Assignment
Within the entries below, the lines from the one with "M 915,241 L 936,261 L 907,291 L 886,271 Z" through the one with "M 92,472 L 109,488 L 55,543 L 38,526 Z" are to be set down exactly, both ends kept.

☆ ☆ ☆ ☆ ☆

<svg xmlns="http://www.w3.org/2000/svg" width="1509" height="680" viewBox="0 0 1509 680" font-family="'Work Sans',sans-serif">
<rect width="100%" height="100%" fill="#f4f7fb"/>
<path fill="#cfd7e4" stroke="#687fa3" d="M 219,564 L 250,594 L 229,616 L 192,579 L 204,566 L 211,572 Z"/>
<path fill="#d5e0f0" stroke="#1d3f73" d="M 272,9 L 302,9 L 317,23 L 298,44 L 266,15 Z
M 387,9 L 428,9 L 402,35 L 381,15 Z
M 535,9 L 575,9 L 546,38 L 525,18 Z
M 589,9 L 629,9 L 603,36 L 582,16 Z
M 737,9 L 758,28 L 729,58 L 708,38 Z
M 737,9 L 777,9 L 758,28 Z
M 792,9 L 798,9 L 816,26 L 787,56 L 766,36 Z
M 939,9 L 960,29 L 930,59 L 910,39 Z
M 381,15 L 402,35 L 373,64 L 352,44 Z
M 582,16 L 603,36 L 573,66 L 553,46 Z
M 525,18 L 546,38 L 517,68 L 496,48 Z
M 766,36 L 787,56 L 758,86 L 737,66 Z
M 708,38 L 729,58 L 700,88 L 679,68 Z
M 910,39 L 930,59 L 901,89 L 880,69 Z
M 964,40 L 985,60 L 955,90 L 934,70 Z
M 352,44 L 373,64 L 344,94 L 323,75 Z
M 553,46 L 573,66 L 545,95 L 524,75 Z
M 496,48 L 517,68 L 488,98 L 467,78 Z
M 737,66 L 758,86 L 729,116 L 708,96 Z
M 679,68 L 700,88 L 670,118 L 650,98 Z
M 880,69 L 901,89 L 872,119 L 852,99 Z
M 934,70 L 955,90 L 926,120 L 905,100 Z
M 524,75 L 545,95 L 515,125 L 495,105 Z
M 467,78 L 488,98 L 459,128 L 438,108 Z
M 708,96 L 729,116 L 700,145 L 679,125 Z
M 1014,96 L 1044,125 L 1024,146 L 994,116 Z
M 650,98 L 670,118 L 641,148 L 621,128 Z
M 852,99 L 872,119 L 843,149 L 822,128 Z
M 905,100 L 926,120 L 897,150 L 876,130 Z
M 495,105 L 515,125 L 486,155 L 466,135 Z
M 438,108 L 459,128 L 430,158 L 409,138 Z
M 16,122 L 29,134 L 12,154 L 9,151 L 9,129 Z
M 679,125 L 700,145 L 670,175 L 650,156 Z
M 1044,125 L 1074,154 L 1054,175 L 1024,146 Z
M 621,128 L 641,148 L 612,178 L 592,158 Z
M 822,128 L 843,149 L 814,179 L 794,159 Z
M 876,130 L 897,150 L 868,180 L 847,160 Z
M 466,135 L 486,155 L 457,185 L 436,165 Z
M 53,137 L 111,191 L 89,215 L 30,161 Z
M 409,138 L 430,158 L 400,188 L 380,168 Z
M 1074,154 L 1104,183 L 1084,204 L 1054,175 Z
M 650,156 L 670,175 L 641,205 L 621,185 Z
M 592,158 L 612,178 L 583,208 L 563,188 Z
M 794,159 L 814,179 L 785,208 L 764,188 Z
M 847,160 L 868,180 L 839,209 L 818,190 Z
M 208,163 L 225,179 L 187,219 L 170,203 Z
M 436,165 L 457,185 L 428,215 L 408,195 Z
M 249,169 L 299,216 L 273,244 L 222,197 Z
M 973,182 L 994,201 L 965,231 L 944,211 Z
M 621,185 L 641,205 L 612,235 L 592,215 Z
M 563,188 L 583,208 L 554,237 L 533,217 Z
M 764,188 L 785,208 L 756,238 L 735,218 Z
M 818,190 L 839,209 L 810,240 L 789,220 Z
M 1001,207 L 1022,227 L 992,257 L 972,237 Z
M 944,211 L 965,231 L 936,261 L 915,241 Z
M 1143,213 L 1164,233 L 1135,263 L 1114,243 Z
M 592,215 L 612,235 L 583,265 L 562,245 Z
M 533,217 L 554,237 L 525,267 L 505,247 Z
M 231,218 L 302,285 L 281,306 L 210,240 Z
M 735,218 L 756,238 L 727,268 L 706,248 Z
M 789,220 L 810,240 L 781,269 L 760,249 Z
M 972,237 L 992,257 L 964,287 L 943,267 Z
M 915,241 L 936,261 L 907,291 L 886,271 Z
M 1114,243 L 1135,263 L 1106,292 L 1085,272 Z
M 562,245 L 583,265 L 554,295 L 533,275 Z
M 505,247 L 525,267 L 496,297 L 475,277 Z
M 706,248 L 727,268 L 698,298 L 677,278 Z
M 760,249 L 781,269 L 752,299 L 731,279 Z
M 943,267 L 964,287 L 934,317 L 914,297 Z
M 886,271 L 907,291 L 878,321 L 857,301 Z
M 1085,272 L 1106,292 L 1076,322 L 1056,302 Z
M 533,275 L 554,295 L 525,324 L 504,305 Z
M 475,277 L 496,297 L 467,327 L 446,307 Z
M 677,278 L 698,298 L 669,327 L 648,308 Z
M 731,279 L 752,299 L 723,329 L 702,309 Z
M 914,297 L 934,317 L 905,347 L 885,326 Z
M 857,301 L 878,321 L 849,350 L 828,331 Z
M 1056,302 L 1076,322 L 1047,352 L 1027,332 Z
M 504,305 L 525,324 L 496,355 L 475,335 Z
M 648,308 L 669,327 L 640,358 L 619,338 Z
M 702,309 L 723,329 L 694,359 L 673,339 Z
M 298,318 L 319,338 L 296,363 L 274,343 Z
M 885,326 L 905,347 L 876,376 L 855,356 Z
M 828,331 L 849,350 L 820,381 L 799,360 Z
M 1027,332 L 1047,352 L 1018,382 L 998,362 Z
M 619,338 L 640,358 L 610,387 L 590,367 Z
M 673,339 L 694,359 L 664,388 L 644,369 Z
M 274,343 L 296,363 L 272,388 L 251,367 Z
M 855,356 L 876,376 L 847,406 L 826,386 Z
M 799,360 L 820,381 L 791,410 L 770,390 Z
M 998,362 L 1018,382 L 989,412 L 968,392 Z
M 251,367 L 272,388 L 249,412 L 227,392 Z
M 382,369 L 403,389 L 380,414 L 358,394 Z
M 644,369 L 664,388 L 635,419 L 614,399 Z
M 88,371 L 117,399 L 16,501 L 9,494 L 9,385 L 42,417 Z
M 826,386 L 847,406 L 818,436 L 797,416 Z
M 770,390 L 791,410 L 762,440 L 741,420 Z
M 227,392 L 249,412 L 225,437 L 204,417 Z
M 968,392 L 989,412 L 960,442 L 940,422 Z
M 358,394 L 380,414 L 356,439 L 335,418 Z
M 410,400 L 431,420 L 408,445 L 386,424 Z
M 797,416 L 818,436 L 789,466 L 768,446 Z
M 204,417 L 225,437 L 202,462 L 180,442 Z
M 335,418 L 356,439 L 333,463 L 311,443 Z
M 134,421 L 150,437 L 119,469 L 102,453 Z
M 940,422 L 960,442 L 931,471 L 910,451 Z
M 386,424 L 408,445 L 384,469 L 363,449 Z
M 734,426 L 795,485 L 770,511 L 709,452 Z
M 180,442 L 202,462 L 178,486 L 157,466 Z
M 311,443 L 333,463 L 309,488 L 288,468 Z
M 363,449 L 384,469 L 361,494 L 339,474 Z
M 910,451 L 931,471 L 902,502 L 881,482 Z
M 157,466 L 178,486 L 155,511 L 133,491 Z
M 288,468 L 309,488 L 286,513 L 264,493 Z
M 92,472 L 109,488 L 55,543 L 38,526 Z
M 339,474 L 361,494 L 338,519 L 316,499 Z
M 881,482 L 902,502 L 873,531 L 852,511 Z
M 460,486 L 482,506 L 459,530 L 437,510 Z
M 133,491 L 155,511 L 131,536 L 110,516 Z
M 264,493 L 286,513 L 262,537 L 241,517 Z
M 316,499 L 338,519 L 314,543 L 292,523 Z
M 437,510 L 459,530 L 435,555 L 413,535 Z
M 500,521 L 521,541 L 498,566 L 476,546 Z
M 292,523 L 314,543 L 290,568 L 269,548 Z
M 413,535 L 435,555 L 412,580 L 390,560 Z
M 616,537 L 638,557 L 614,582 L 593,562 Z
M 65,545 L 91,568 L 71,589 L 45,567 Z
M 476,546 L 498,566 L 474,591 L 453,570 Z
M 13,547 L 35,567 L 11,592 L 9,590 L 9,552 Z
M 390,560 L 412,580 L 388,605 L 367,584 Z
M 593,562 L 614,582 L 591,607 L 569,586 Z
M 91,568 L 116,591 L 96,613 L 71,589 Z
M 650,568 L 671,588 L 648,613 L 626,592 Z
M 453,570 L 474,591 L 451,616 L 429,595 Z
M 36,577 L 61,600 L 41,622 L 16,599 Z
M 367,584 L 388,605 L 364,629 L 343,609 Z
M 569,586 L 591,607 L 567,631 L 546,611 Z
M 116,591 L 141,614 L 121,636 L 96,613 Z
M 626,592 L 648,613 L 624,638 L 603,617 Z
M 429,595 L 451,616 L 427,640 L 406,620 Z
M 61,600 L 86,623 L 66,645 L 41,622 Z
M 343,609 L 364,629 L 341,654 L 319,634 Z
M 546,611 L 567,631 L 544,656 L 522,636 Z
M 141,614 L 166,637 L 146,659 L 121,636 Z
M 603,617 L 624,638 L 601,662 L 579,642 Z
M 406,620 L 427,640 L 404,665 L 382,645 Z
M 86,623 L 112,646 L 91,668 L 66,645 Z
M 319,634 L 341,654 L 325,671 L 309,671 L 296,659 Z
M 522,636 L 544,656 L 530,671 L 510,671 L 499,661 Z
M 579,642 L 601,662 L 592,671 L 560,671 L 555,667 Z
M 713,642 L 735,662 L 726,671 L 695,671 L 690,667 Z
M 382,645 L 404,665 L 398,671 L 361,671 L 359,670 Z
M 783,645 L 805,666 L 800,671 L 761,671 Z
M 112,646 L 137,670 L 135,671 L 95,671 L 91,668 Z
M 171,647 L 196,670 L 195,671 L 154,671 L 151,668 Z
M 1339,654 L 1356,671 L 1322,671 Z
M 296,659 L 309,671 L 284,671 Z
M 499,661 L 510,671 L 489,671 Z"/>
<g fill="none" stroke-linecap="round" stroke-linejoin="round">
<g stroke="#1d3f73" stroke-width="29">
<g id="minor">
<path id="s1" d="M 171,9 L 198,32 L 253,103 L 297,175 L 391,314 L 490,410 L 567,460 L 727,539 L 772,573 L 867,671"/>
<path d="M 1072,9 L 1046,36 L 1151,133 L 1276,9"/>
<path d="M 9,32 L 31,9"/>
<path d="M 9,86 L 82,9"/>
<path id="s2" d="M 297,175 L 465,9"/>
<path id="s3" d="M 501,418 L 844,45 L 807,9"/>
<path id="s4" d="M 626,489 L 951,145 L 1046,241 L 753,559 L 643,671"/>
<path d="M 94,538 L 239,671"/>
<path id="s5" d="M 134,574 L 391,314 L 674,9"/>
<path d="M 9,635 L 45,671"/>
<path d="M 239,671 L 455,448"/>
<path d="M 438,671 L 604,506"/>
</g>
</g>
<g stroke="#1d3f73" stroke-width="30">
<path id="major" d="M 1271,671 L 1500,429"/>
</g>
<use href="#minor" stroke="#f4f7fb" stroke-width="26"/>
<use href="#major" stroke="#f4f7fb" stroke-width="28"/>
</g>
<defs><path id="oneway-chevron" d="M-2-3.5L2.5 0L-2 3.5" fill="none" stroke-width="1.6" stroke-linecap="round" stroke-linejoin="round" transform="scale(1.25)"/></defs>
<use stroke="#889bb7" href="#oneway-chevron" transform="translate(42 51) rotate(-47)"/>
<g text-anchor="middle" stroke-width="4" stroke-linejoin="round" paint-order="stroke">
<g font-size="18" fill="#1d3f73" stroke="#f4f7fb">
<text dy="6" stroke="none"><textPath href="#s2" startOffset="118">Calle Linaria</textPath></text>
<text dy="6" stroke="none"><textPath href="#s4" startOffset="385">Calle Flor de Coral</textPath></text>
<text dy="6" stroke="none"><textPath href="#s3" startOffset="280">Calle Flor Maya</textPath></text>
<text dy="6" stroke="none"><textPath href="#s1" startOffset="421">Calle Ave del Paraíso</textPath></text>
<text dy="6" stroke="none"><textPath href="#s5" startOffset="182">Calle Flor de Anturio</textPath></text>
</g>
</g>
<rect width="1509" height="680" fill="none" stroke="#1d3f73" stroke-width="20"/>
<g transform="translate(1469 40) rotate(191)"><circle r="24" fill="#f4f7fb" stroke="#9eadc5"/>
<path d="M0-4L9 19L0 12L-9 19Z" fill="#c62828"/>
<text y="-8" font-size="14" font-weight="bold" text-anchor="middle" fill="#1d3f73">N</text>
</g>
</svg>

☆ ☆ ☆ ☆ ☆

Task output
M 915,241 L 936,261 L 907,291 L 886,271 Z
M 1114,243 L 1135,263 L 1106,292 L 1085,272 Z
M 562,245 L 583,265 L 554,295 L 533,275 Z
M 505,247 L 525,267 L 496,297 L 475,277 Z
M 706,248 L 727,268 L 698,298 L 677,278 Z
M 760,249 L 781,269 L 752,299 L 731,279 Z
M 943,267 L 964,287 L 934,317 L 914,297 Z
M 886,271 L 907,291 L 878,321 L 857,301 Z
M 1085,272 L 1106,292 L 1076,322 L 1056,302 Z
M 533,275 L 554,295 L 525,324 L 504,305 Z
M 475,277 L 496,297 L 467,327 L 446,307 Z
M 677,278 L 698,298 L 669,327 L 648,308 Z
M 731,279 L 752,299 L 723,329 L 702,309 Z
M 914,297 L 934,317 L 905,347 L 885,326 Z
M 857,301 L 878,321 L 849,350 L 828,331 Z
M 1056,302 L 1076,322 L 1047,352 L 1027,332 Z
M 504,305 L 525,324 L 496,355 L 475,335 Z
M 648,308 L 669,327 L 640,358 L 619,338 Z
M 702,309 L 723,329 L 694,359 L 673,339 Z
M 298,318 L 319,338 L 296,363 L 274,343 Z
M 885,326 L 905,347 L 876,376 L 855,356 Z
M 828,331 L 849,350 L 820,381 L 799,360 Z
M 1027,332 L 1047,352 L 1018,382 L 998,362 Z
M 619,338 L 640,358 L 610,387 L 590,367 Z
M 673,339 L 694,359 L 664,388 L 644,369 Z
M 274,343 L 296,363 L 272,388 L 251,367 Z
M 855,356 L 876,376 L 847,406 L 826,386 Z
M 799,360 L 820,381 L 791,410 L 770,390 Z
M 998,362 L 1018,382 L 989,412 L 968,392 Z
M 251,367 L 272,388 L 249,412 L 227,392 Z
M 382,369 L 403,389 L 380,414 L 358,394 Z
M 644,369 L 664,388 L 635,419 L 614,399 Z
M 88,371 L 117,399 L 16,501 L 9,494 L 9,385 L 42,417 Z
M 826,386 L 847,406 L 818,436 L 797,416 Z
M 770,390 L 791,410 L 762,440 L 741,420 Z
M 227,392 L 249,412 L 225,437 L 204,417 Z
M 968,392 L 989,412 L 960,442 L 940,422 Z
M 358,394 L 380,414 L 356,439 L 335,418 Z
M 410,400 L 431,420 L 408,445 L 386,424 Z
M 797,416 L 818,436 L 789,466 L 768,446 Z
M 204,417 L 225,437 L 202,462 L 180,442 Z
M 335,418 L 356,439 L 333,463 L 311,443 Z
M 134,421 L 150,437 L 119,469 L 102,453 Z
M 940,422 L 960,442 L 931,471 L 910,451 Z
M 386,424 L 408,445 L 384,469 L 363,449 Z
M 734,426 L 795,485 L 770,511 L 709,452 Z
M 180,442 L 202,462 L 178,486 L 157,466 Z
M 311,443 L 333,463 L 309,488 L 288,468 Z
M 363,449 L 384,469 L 361,494 L 339,474 Z
M 910,451 L 931,471 L 902,502 L 881,482 Z
M 157,466 L 178,486 L 155,511 L 133,491 Z
M 288,468 L 309,488 L 286,513 L 264,493 Z
M 92,472 L 109,488 L 55,543 L 38,526 Z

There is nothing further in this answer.